------ Extract
7) What did you like most about the ND2013 Show?
The buzz of being around so many like-minded graduates all in the same position as yourself. Looking at each exhibitor and wondering where their career will take them in 5 years time. It was also a great opportunity to talk to many people from all sorts of backgrounds about your work, giving us all the chance to practice for future employment prospects and just really give emphasis of the passion we hold for our profession.
8) What are your plans now?
I am in the throes of getting some of my work sold on an online boutique store called Perry Nelvill.
9) Have you had any interest from manufacturers since the show?
I had interest from a company called ‘Nisbett&George’.
10) Are you planning on working independently or working for an organisation to get some work experience?
Working for an organisation would be my ideal, however I am gathering research together for my next collection theme, which I will be doing whilst gaining experience from textile companies.
11) How long did it take to make your final show piece.
Our final major project went over a period of three months; this started with our research trips all the way to the final show, however to have the fabrics printed it took two weeks and an extra week for an upholstered piece.
12) Tell me about your work/style.
The theme of my collection is based on insects, however this comes from my ambition to take something typically unacceptable and turn it into something desirable within fashion and soft furnishing. Everything starts from the sketchbook, where I combine detailed sketches and watercolour techniques. This is then scanned in to be digitally manipulated and printed on to fabric.
13) Are you collaborating with any other designers?
14) What are your favourite mediums to work with?
Watercolours and pencil.
15) Who inspires your work and why?
Timorous Beasties has a large impact on my work, for the fairly obvious link of insects. I enjoy their unusual and innovative prints, and this proves there is a market for the more un-trodden forms of nature.
------------
Reproduce the ND2013 Show interview word for word, from its first line to its last. The material after this interview has no role here.
------ Data for analysis
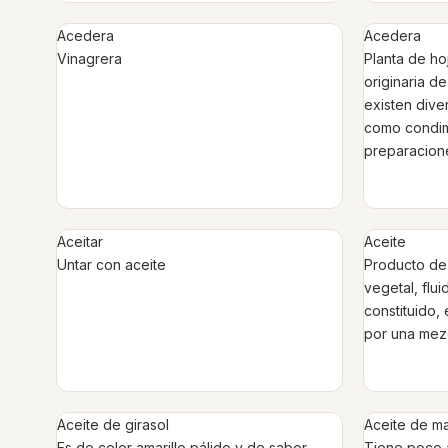
Acedera
Acedera
Vinagrera
Planta de ho
originaria d
existen dive
como condim
preparacion
Aceitar
Aceite
Untar con aceite
Producto de 
vegetal, flui
constituido,
por una mezc
Aceite de girasol
Aceite de ma
Es de color amarillo pálido y de sabor
Tiene poco a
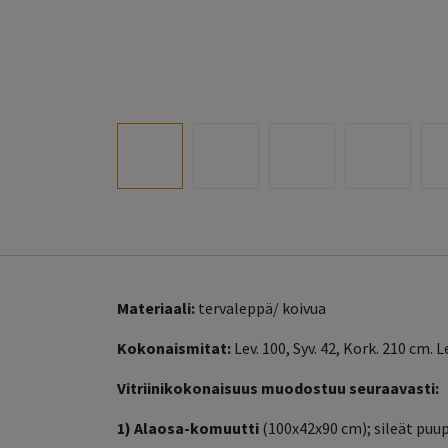
Materiaali:
tervaleppä/ koivua
Kokonaismitat:
Lev. 100, Syv. 42, Kork. 210 cm.
Vitriinikokonaisuus muodostuu seuraavasti:
1)
Alaosa-komuutti
(100x42x90 cm); sileät puup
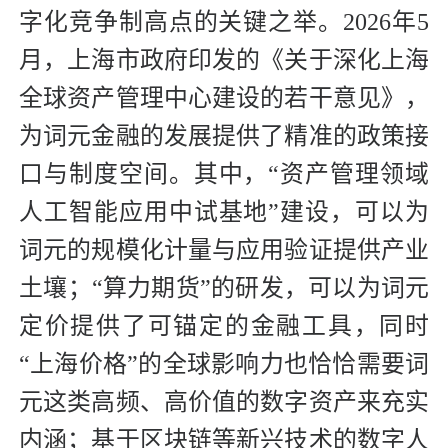
字化竞争制高点的关键之举。2026年5
月，上海市政府印发的《关于深化上海
全球资产管理中心建设的若干意见》，
为词元金融的发展提供了精准的政策接
口与制度空间。其中，“资产管理领域
人工智能应用中试基地”建设，可以为
词元的规模化计量与应用验证提供产业
土壤；“算力期货”的研发，可以为词元
定价提供了可锚定的金融工具，同时
“上海价格”的全球影响力也恰恰需要词
元这类高频、高价值的数字资产来充实
内涵；基于区块链等新兴技术的数字人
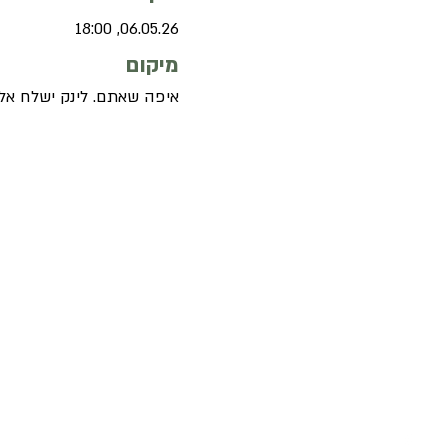
06.05.26, 18:00
מיקום
איפה שאתם. לינק ישלח .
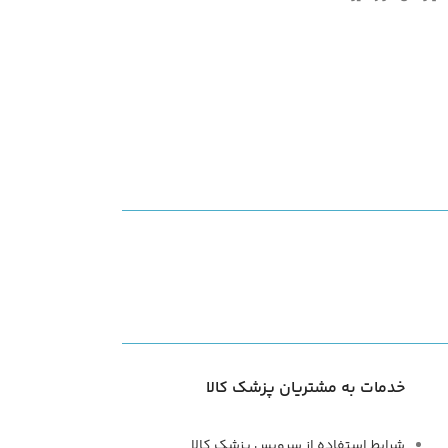
خدمات به مشتریان پزشک کالا
شرایط استفاده از سرویس پزشک کالا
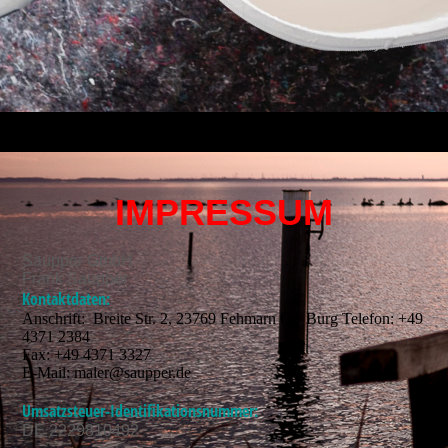
IMPRESSUM
Saupper GmbH
Frank Saupper
Kontaktdaten:
Anschrift: Breite Str. 2, 23769 Fehmarn OT Burg Telefon: +49
4371 2384
Fax: +49 4371 3327
E-Mail: maler@saupper.de
Umsatzsteuer-Identifikationsnummer:
DE 2229810492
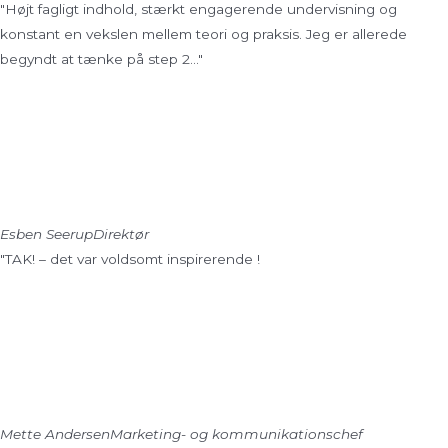
"Højt fagligt indhold, stærkt engagerende undervisning og
konstant en vekslen mellem teori og praksis. Jeg er allerede
begyndt at tænke på step 2..."
Esben Seerup
Direktør
"TAK! – det var voldsomt inspirerende !
Mette Andersen
Marketing- og kommunikationschef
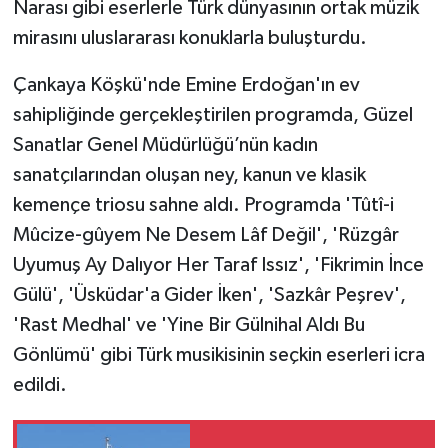
Narası gibi eserlerle Türk dünyasının ortak müzik
mirasını uluslararası konuklarla buluşturdu.
Çankaya Köşkü'nde Emine Erdoğan'ın ev
sahipliğinde gerçekleştirilen programda, Güzel
Sanatlar Genel Müdürlüğü’nün kadın
sanatçılarından oluşan ney, kanun ve klasik
kemençe triosu sahne aldı. Programda 'Tûtî-i
Mûcize-gûyem Ne Desem Lâf Değil', 'Rüzgâr
Uyumuş Ay Dalıyor Her Taraf Issız', 'Fikrimin İnce
Gülü', 'Üsküdar'a Gider İken', 'Sazkâr Peşrev',
'Rast Medhal' ve 'Yine Bir Gülnihal Aldı Bu
Gönlümü' gibi Türk musikisinin seçkin eserleri icra
edildi.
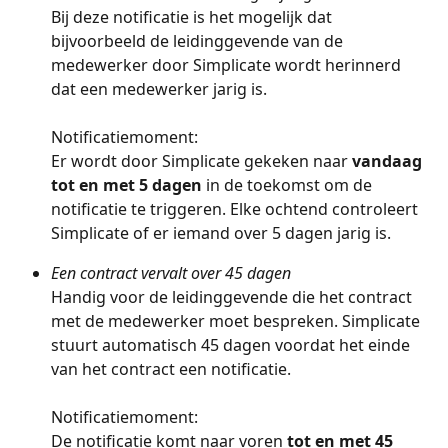
Bij deze notificatie is het mogelijk dat 
bijvoorbeeld de leidinggevende van de 
medewerker door Simplicate wordt herinnerd 
dat een medewerker jarig is. 
Notificatiemoment: 
Er wordt door Simplicate gekeken naar 
vandaag 
tot en met 5 dagen
 in de toekomst om de 
notificatie te triggeren. Elke ochtend controleert 
Simplicate of er iemand over 5 dagen jarig is.
Een contract vervalt over 45 dagen
Handig voor de leidinggevende die het contract 
met de medewerker moet bespreken. Simplicate 
stuurt automatisch 45 dagen voordat het einde 
van het contract een notificatie.
Notificatiemoment: 
De notificatie komt naar voren 
tot en met 45 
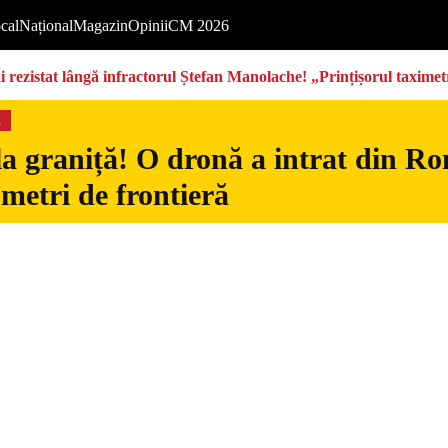
cal
Național
Magazin
Opinii
CM 2026
rezistat lângă infractorul Ștefan Manolache! „Prințișorul taximetri
s
la graniță! O dronă a intrat din Ro
 metri de frontieră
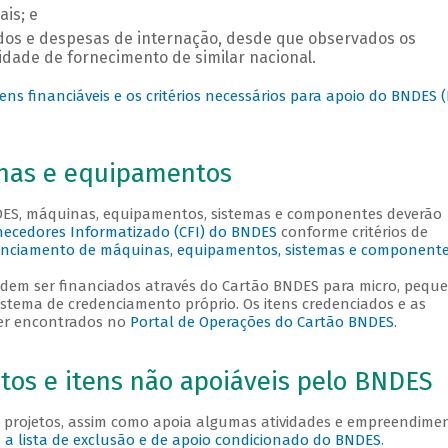
is; e
ados e despesas de internação, desde que observados os
idade de fornecimento de similar nacional.
ens financiáveis e os critérios necessários para apoio do BNDES 
nas e equipamentos
DES, máquinas, equipamentos, sistemas e componentes deverão
ecedores Informatizado (CFI) do BNDES
conforme critérios de
nciamento de máquinas, equipamentos, sistemas e component
odem ser financiados através do Cartão BNDES para micro, pequ
stema de credenciamento próprio. Os itens credenciados e as
er encontrados no
Portal de Operações do Cartão BNDES
.
os e itens não apoiáveis pelo BNDES
 projetos, assim como apoia algumas atividades e empreendime
a a lista de exclusão e de apoio condicionado do BNDES
.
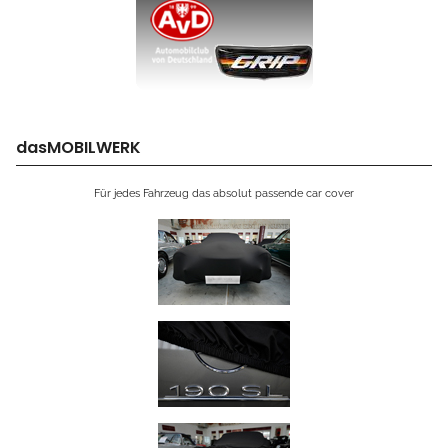
dasMOBILWERK
Für jedes Fahrzeug das absolut passende car cover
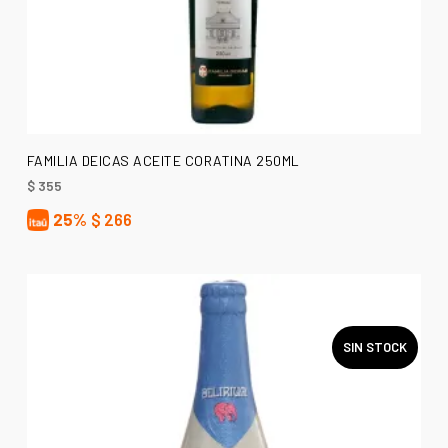
AÑADIR AL CARRITO
FAMILIA DEICAS ACEITE CORATINA 250ML
$
355
25%
$
266
SIN STOCK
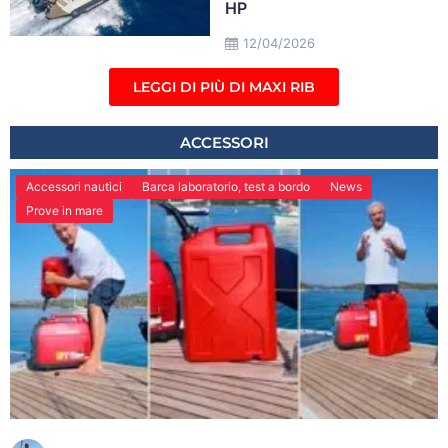
HP
12/04/2026
LEGGI DI PIÙ DI MAXI RIB
ACCESSORI
Accessori nautici
Barca laboratorio, test a bordo
News
Prove in mare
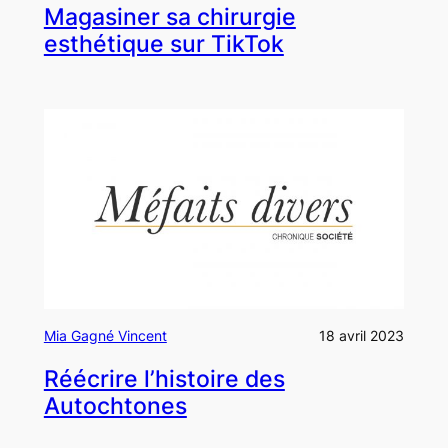
Magasiner sa chirurgie
esthétique sur TikTok
Mia Gagné Vincent
18 avril 2023
Réécrire l’histoire des
Autochtones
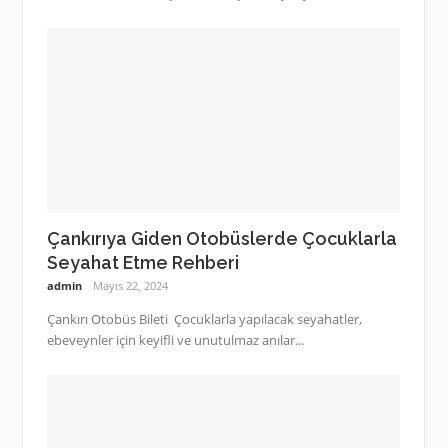
Çankırıya Giden Otobüslerde Çocuklarla
Seyahat Etme Rehberi
admin
Mayıs 22, 2024
Çankırı Otobüs Bileti Çocuklarla yapılacak seyahatler,
ebeveynler için keyifli ve unutulmaz anılar...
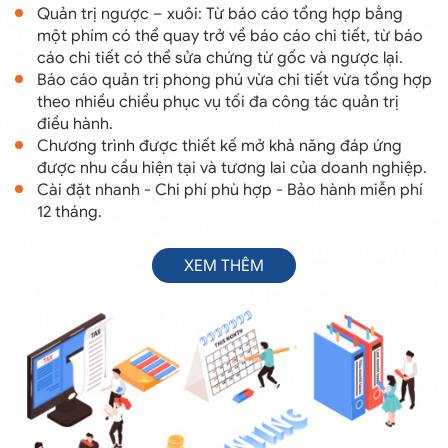
Quản trị ngược – xuôi: Từ báo cáo tổng hợp bằng
một phím có thể quay trở về báo cáo chi tiết, từ báo
cáo chi tiết có thể sửa chứng từ gốc và ngược lại.
Báo cáo quản trị phong phú vừa chi tiết vừa tổng hợp
theo nhiều chiều phục vụ tối đa công tác quản trị
điều hành.
Chương trình được thiết kế mở khả năng đáp ứng
được nhu cầu hiện tại và tương lai của doanh nghiệp.
Cài đặt nhanh - Chi phí phù hợp - Bảo hành miễn phí
12 tháng.
XEM THÊM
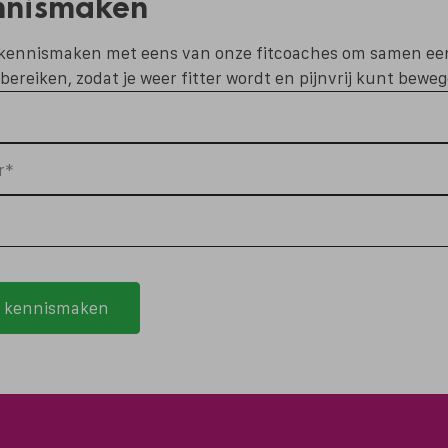
nnismaken
d kennismaken met eens van onze fitcoaches om samen ee
 bereiken, zodat je weer fitter wordt en pijnvrij kunt bewe
r*
tis kennismaken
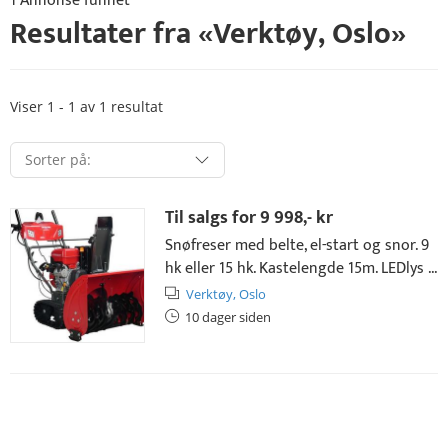
1 Annonse funnet
Resultater fra «
Verktøy
,
Oslo
»
Viser 1 - 1 av 1 resultat
Til salgs for
9 998,- kr
Snøfreser med belte, el-start og snor. 9
hk eller 15 hk. Kastelengde 15m. LEDlys ...
Verktøy,
Oslo
10 dager siden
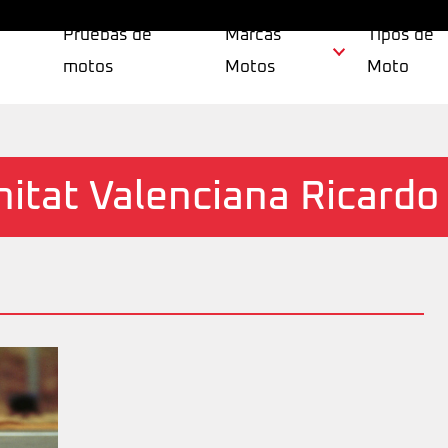
Pruebas de
Marcas
Tipos de
motos
Motos
Moto
nitat Valenciana Ricard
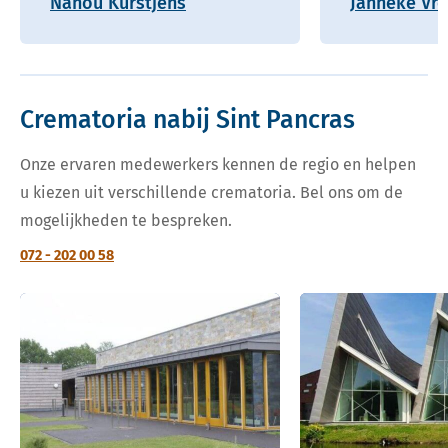
Nanou Kurstjens
Janneke Vre
Crematoria nabij Sint Pancras
Onze ervaren medewerkers kennen de regio en helpen
u kiezen uit verschillende crematoria. Bel ons om de
mogelijkheden te bespreken.
072 - 202 00 58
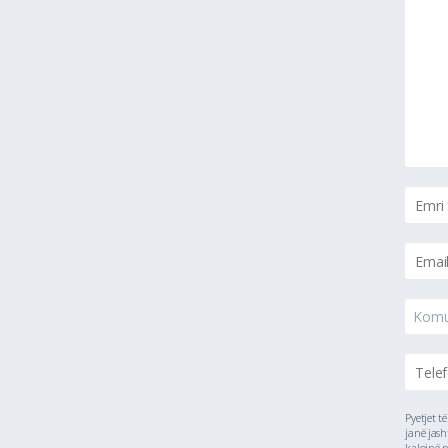
Kom
Pyetjet t
janë jash
kalojnë p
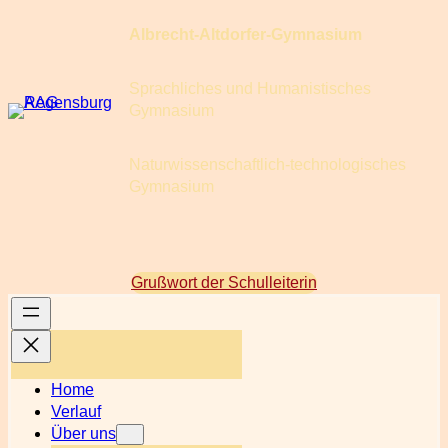
Zum
Albrecht-Altdorfer-Gymnasium
Inhalt
springen
Sprachliches und Humanistisches
Gymnasium
Naturwissenschaftlich-technologisches
Gymnasium
Grußwort der Schulleiterin
Home
Verlauf
Über uns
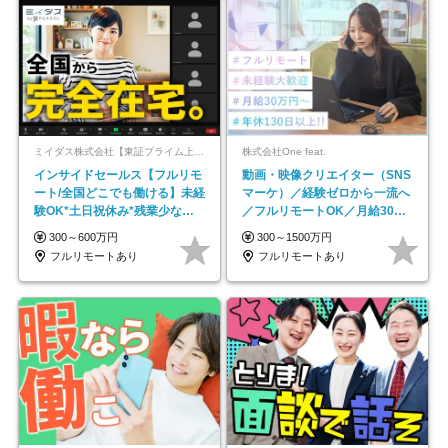
ミイダス株式会社【東証プライム上場パーソルグループ】
株式会社One feat.
インサイドセールス【フルリモ
動画・映像クリエイター（SNS
ート/全国どこでも働ける】未経
マーケ）／経験ゼロから一流へ
験OK*土日祝休み*残業少なめ*
／フルリモートOK／月給30万
在宅勤務手当あり
円～／年休130日以上
300～600万円
300～1500万円
フルリモートあり
フルリモートあり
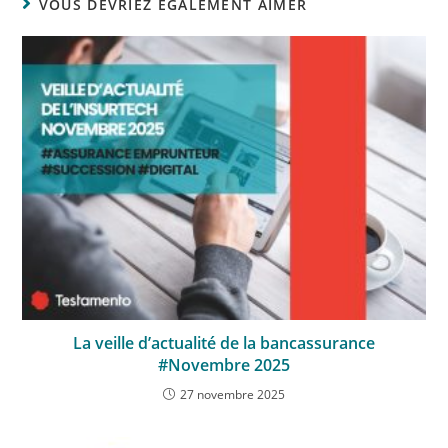
VOUS DEVRIEZ ÉGALEMENT AIMER
La veille d’actualité de la bancassurance
#Novembre 2025
27 novembre 2025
------------
*Answer area:*
7) What did you like most about the ND2013 Show?
The buzz of being around so many like-minded graduates all in the same position as yourself. Looking at each exhibitor and wondering where their career will take them in 5 years time. It was also a great opportunity to talk to many people from all sorts of backgrounds about your work, giving us all the chance to practice for future employment prospects and just really give emphasis of the passion we hold for our profession.
8) What are your plans now?
I am in the throes of getting some of my work sold on an online boutique store called Perry Nelvill.
9) Have you had any interest from manufacturers since the show?
I had interest from a company called ‘Nisbett&George’.
10) Are you planning on working independently or working for an organisation to get some work experience?
Working for an organisation would be my ideal, however I am gathering research together for my next collection theme, which I will be doing whilst gaining experience from textile companies.
11) How long did it take to make your final show piece.
Our final major project went over a period of three months; this started with our research trips all the way to the final show, however to have the fabrics printed it took two weeks and an extra week for an upholstered piece.
12) Tell me about your work/style.
The theme of my collection is based on insects, however this comes from my ambition to take something typically unacceptable and turn it into something desirable within fashion and soft furnishing. Everything starts from the sketchbook, where I combine detailed sketches and watercolour techniques. This is then scanned in to be digitally manipulated and printed on to fabric.
13) Are you collaborating with any other designers?
14) What are your favourite mediums to work with?
Watercolours and pencil.
15) Who inspires your work and why?
Timorous Beasties has a large impact on my work, for the fairly obvious link of insects. I enjoy their unusual and innovative prints, and this proves there is a market for the more un-trodden forms of nature.